Exercise requirements -
Write every line below out again exactly, images omitted.

Supplied records -
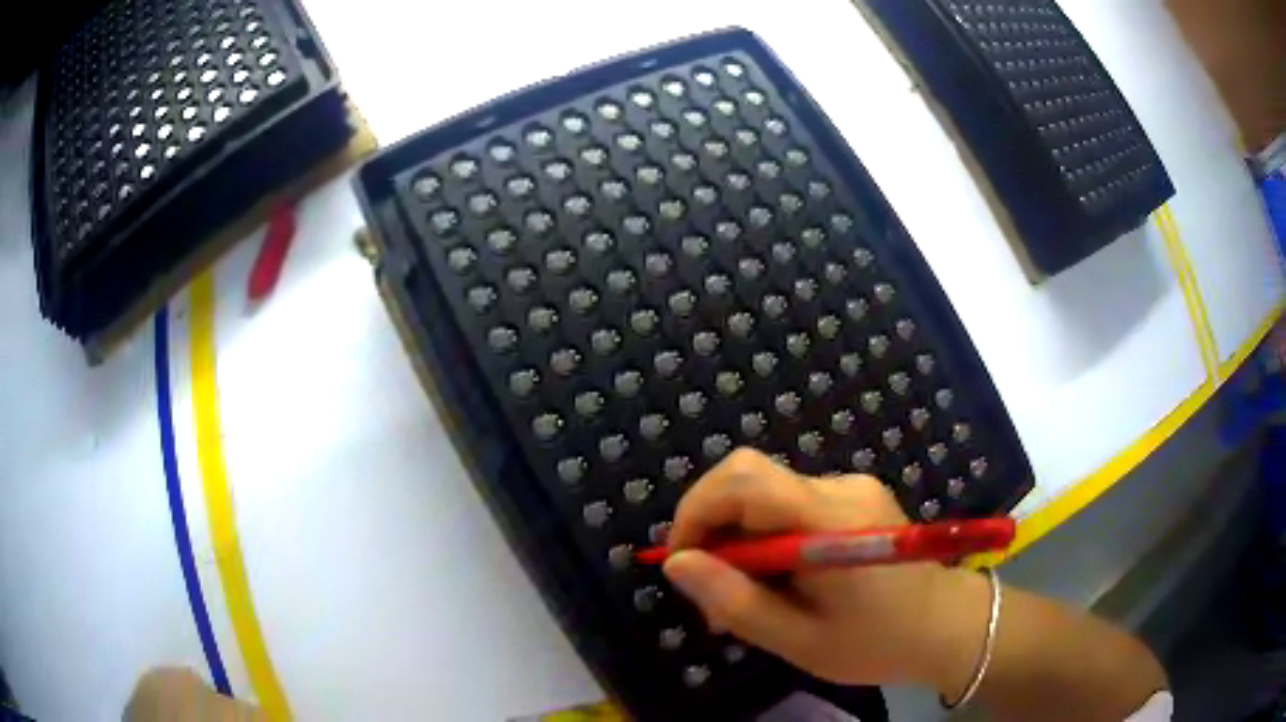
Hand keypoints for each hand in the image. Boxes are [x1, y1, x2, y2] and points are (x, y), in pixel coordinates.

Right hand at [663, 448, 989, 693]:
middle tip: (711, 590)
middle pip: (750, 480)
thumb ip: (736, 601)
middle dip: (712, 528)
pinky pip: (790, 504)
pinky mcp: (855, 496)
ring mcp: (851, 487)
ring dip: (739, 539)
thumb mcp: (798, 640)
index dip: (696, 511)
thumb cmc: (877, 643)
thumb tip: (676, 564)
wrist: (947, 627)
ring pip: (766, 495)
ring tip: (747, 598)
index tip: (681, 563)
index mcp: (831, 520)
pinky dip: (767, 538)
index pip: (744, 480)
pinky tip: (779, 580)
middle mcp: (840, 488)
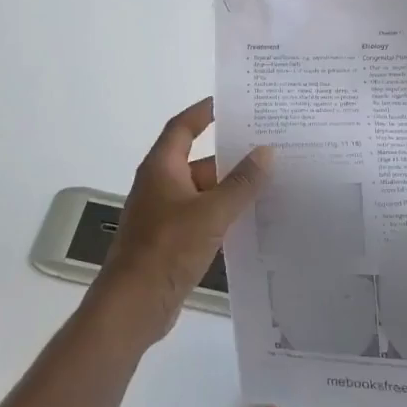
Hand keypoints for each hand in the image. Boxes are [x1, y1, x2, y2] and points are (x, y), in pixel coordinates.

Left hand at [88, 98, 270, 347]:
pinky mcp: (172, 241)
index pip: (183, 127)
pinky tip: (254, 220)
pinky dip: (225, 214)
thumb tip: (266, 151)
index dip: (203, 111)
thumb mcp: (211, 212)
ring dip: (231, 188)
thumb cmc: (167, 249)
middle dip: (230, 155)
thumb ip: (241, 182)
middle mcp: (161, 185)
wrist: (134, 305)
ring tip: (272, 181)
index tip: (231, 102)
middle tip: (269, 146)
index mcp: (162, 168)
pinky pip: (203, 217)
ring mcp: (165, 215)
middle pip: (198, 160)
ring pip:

Result for this task -
Hand keypoints for each hand in the image. Boxes are [x1, y1, x2, y2] and points are (x, y), in pixel coordinates.

Right hand at [663, 448, 989, 693]:
middle tip: (711, 590)
middle pip: (750, 480)
thumb ip: (736, 601)
middle dip: (712, 528)
pinky pip: (790, 504)
pinky mcp: (855, 496)
ring mcp: (851, 487)
ring dip: (739, 539)
thumb mcp: (798, 640)
index dip: (696, 511)
thumb cmc: (877, 643)
thumb tip: (676, 564)
wrist: (947, 627)
ring pip: (766, 495)
ring tip: (747, 598)
index tip: (681, 563)
index mcp: (831, 520)
pinky dip: (767, 538)
index pip: (744, 480)
pinky tip: (779, 580)
middle mcp: (840, 488)
Hand keypoints for each hand in the image. Boxes are [x1, y1, x2, y2] and points are (x, y), in pixel coordinates.

Left hand at [88, 98, 270, 347]:
pinky mcp: (172, 241)
index pip: (183, 127)
pinky tip: (254, 220)
pinky dip: (225, 214)
thumb tip: (266, 151)
index dip: (203, 111)
thumb mcp: (211, 212)
ring dip: (231, 188)
thumb cmc: (167, 249)
middle dip: (230, 155)
thumb ip: (241, 182)
middle mcp: (161, 185)
wrist: (134, 305)
ring tip: (272, 181)
index tip: (231, 102)
middle tip: (269, 146)
index mcp: (162, 168)
pinky pip: (203, 217)
ring mcp: (165, 215)
middle pip: (198, 160)
ring pip:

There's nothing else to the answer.